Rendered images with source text

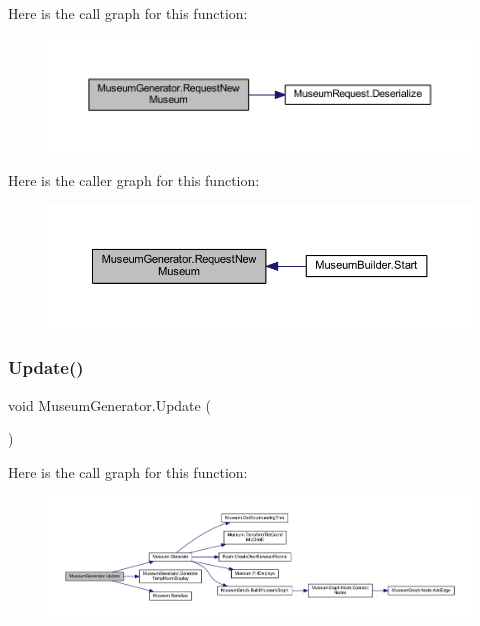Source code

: Here is the call graph for this function\+:
\nopagebreak
\begin{figure}[H]
\begin{center}
\leavevmode
\includegraphics[width=350pt]{class_museum_generator_a5ead852effaa81309fe98b4d61fe9759_cgraph}
\end{center}
\end{figure}
Here is the caller graph for this function\+:
\nopagebreak
\begin{figure}[H]
\begin{center}
\leavevmode
\includegraphics[width=350pt]{class_museum_generator_a5ead852effaa81309fe98b4d61fe9759_icgraph}
\end{center}
\end{figure}
\mbox{\label{class_museum_generator_afa0b7c3e8ab1bccedc4c7828cbf4724e}} 
\subsubsection{\texorpdfstring{Update()}{Update()}}
{\footnotesize\ttfamily void Museum\+Generator.\+Update (\begin{DoxyParamCaption}{ }\end{DoxyParamCaption})\hspace{0.3cm}{\ttfamily [private]}}

Here is the call graph for this function\+:
\nopagebreak
\begin{figure}[H]
\begin{center}
\leavevmode
\includegraphics[width=350pt]{class_museum_generator_afa0b7c3e8ab1bccedc4c7828cbf4724e_cgraph}
\end{center}
\end{figure}


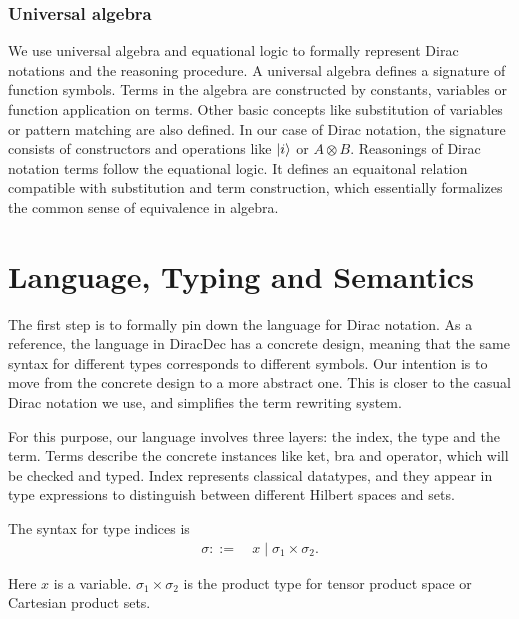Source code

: \documentclass[runningheads]{llncs}
\begin{document}
\subsubsection{Universal algebra}
We use universal algebra and equational logic to formally represent Dirac notations and the reasoning procedure.
A universal algebra defines a signature of function symbols.
Terms in the algebra are constructed by constants, variables or function application on terms. 
Other basic concepts like substitution of variables or pattern matching are also defined.
In our case of Dirac notation, the signature consists of constructors and operations like $\ket{i}$ or $A \otimes B$.
Reasonings of Dirac notation terms follow the equational logic. It defines an equaitonal relation compatible with substitution and term construction, which essentially formalizes the common sense of equivalence in algebra.



\section{Language, Typing and Semantics}
The first step is to formally pin down the language for Dirac notation.
As a reference, the language in DiracDec has a concrete design, meaning that the same syntax for different types corresponds to different symbols.
Our intention is to move from the concrete design to a more abstract one. This is closer to the casual Dirac notation we use, and simplifies the term rewriting system.

For this purpose, our language involves three layers: the index, the type and the term.
Terms describe the concrete instances like ket, bra and operator, which will be checked and typed.
Index represents classical datatypes, and they appear in type expressions to distinguish between different Hilbert spaces and sets.
\begin{definition}
    The syntax for type indices is
    \begin{align*}
        \sigma ::=\ & x \mid \sigma_1 \times \sigma_2.
    \end{align*}
\end{definition}
Here $x$ is a variable. $\sigma_1 \times \sigma_2$ is the product type for tensor product space or Cartesian product sets.
\end{document}
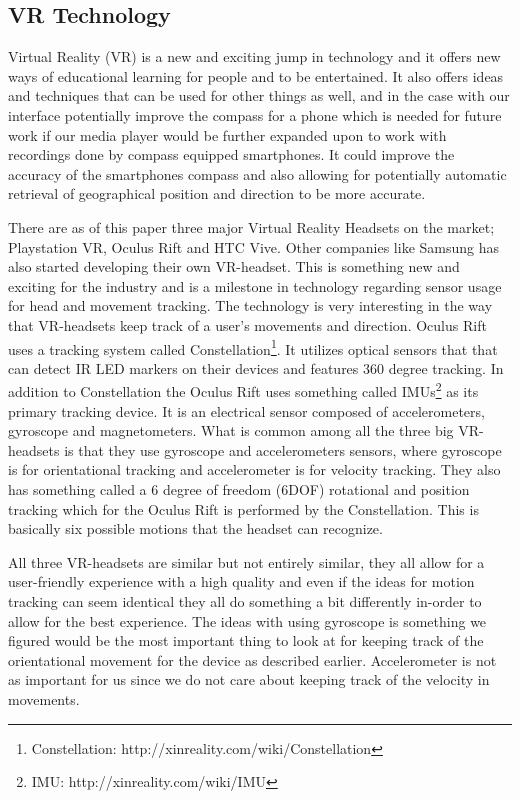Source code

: \subsection{VR Technology}
\label{vrtechnology}
Virtual Reality (VR) is a new and exciting jump in technology and it offers new ways of educational learning for people and to be entertained. It also offers ideas and techniques that can be used for other things as well, and in the case with our interface potentially improve the compass for a phone which is needed for future work if our media player would be further expanded upon to work with recordings done by compass equipped smartphones. It could improve the accuracy of the smartphones compass and also allowing for potentially automatic retrieval of geographical position and direction to be more accurate. 

There are as of this paper three major Virtual Reality Headsets on the market; Playstation VR, Oculus Rift and HTC Vive. Other companies like Samsung has also started developing their own VR-headset. This is something new and exciting for the industry and is a milestone in technology regarding sensor usage for head and movement tracking. The technology is very interesting in the way that VR-headsets keep track of a user's movements and direction. Oculus Rift uses a tracking system called Constellation\footnote{Constellation: http://xinreality.com/wiki/Constellation}. It utilizes optical sensors that that can detect IR LED markers on their devices and features 360 degree tracking. In addition to Constellation the Oculus Rift uses something called IMUs\footnote{IMU: http://xinreality.com/wiki/IMU} as its primary tracking device. It is an electrical sensor composed of accelerometers, gyroscope and magnetometers. What is common among all the three big VR-headsets is that they use gyroscope and accelerometers sensors, where gyroscope is for orientational tracking and accelerometer is for velocity tracking. They also has something called a 6 degree of freedom (6DOF) rotational and position tracking which for the Oculus Rift is performed by the Constellation. This is basically six possible motions that the headset can recognize.

All three VR-headsets are similar but not entirely similar, they all allow for a user-friendly experience with a high quality and even if the ideas for motion tracking can seem identical they all do something a bit differently in-order to allow for the best experience. The ideas with using gyroscope is something we figured would be the most important thing to look at for keeping track of the orientational movement for the device as described earlier. Accelerometer is not as important for us since we do not care about keeping track of the velocity in movements.

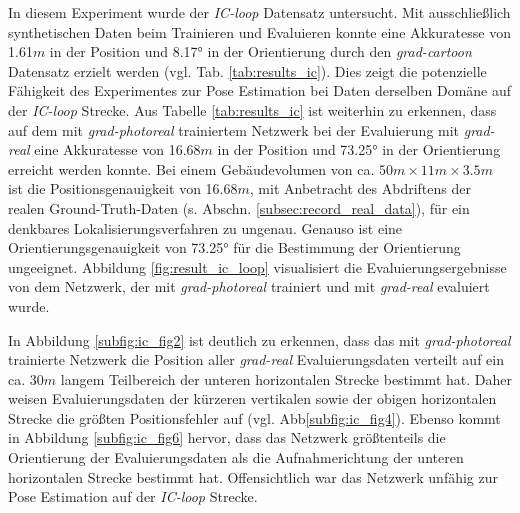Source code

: 
In diesem Experiment wurde der \textit{IC-loop} Datensatz untersucht. 
Mit ausschließlich synthetischen Daten beim Trainieren und Evaluieren konnte eine Akkuratesse von 1.61$m$ in der Position und 8.17° in der Orientierung durch den \textit{grad-cartoon} Datensatz erzielt werden (vgl. Tab. \ref{tab:results_ic}). Dies zeigt die potenzielle Fähigkeit des Experimentes zur Pose Estimation bei Daten derselben Domäne auf der \textit{IC-loop} Strecke. Aus Tabelle \ref{tab:results_ic} ist weiterhin zu erkennen, dass auf dem mit \textit{grad-photoreal} trainiertem Netzwerk bei der Evaluierung mit \textit{grad-real} eine Akkuratesse von 16.68$m$ in der Position und 73.25° in der Orientierung erreicht werden konnte. Bei einem Gebäudevolumen von ca. $50m \times 11m \times 3.5m$ ist die Positionsgenauigkeit von 16.68$m$, mit Anbetracht des Abdriftens der realen Ground-Truth-Daten (s. Abschn. \ref{subsec:record_real_data}), für ein denkbares Lokalisierungsverfahren zu ungenau. Genauso ist eine Orientierungsgenauigkeit von 73.25° für die Bestimmung der Orientierung ungeeignet. Abbildung \ref{fig:result_ic_loop} visualisiert die Evaluierungsergebnisse von dem Netzwerk, der mit \textit{grad-photoreal} trainiert und mit \textit{grad-real} evaluiert wurde.

In Abbildung \ref{subfig:ic_fig2} ist deutlich zu erkennen, dass das mit \textit{grad-photoreal} trainierte Netzwerk die Position aller \textit{grad-real} Evaluierungsdaten verteilt auf ein ca. 30$m$ langem Teilbereich der unteren horizontalen Strecke bestimmt hat. Daher weisen Evaluierungsdaten der kürzeren vertikalen sowie der obigen horizontalen Strecke die größten Positionsfehler auf (vgl. Abb\ref{subfig:ic_fig4}). Ebenso kommt in Abbildung \ref{subfig:ic_fig6} hervor, dass das Netzwerk größtenteils die Orientierung der Evaluierungsdaten als die Aufnahmerichtung der unteren horizontalen Strecke bestimmt hat. Offensichtlich war das Netzwerk unfähig zur Pose Estimation auf der \textit{IC-loop} Strecke.

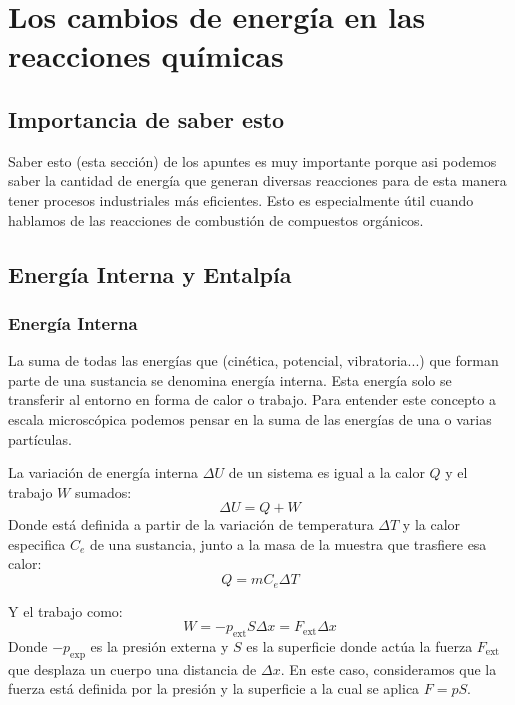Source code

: \documentclass[arial,a4paper,print]{article}
\begin{document}
\section{Los cambios de energía en las reacciones químicas}

\subsection{Importancia de saber esto}
Saber esto (esta sección) de los apuntes es muy importante porque asi podemos saber la cantidad de energía que generan diversas reacciones para de esta manera tener procesos industriales más eficientes. Esto es especialmente útil cuando hablamos de las reacciones de combustión de compuestos orgánicos. 

\subsection{Energía Interna y Entalpía}
\subsubsection{Energía Interna}
La suma de todas las energías que (cinética, potencial, vibratoria...) que forman parte de una sustancia se denomina energía interna. Esta energía solo se transferir al entorno en forma de calor o trabajo. Para entender este concepto a escala microscópica podemos pensar en la suma de las energías de una o varias partículas. 

La variación de energía interna $\Delta U$ de un sistema es igual a la calor $Q$ y el trabajo $W$ sumados:
\begin{equation*}
	\Delta U = Q + W
\end{equation*}
Donde está definida a partir de la variación de temperatura $\Delta T$ y la calor especifica $C_{e}$ de una sustancia, junto a la masa de la muestra que trasfiere esa calor:
\begin{equation*}
	Q = mC_{e}\Delta T
\end{equation*}

Y el trabajo como:
\begin{equation*}
	W = -p_{\text{ext}}S\Delta x = F_{\text{ext}}\Delta x
\end{equation*}
Donde $-p_{\text{exp}}$ es la presión externa y $S$ es la superficie donde actúa la fuerza $F_{\text{ext}}$ que desplaza un cuerpo una distancia de $\Delta x$. En este caso, consideramos que la fuerza está definida por la presión y la superficie a la cual se aplica $F=pS$. 
\end{document}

Exercise instructions: Print, from the entries above, the line with "Reasonings of Dirac", the line with "For this purpose, our" and all lines between them, exactly and with nothing else.

Solution to this exercise:
Reasonings of Dirac notation terms follow the equational logic. It defines an equaitonal relation compatible with substitution and term construction, which essentially formalizes the common sense of equivalence in algebra.



\section{Language, Typing and Semantics}
The first step is to formally pin down the language for Dirac notation.
As a reference, the language in DiracDec has a concrete design, meaning that the same syntax for different types corresponds to different symbols.
Our intention is to move from the concrete design to a more abstract one. This is closer to the casual Dirac notation we use, and simplifies the term rewriting system.

For this purpose, our language involves three layers: the index, the type and the term.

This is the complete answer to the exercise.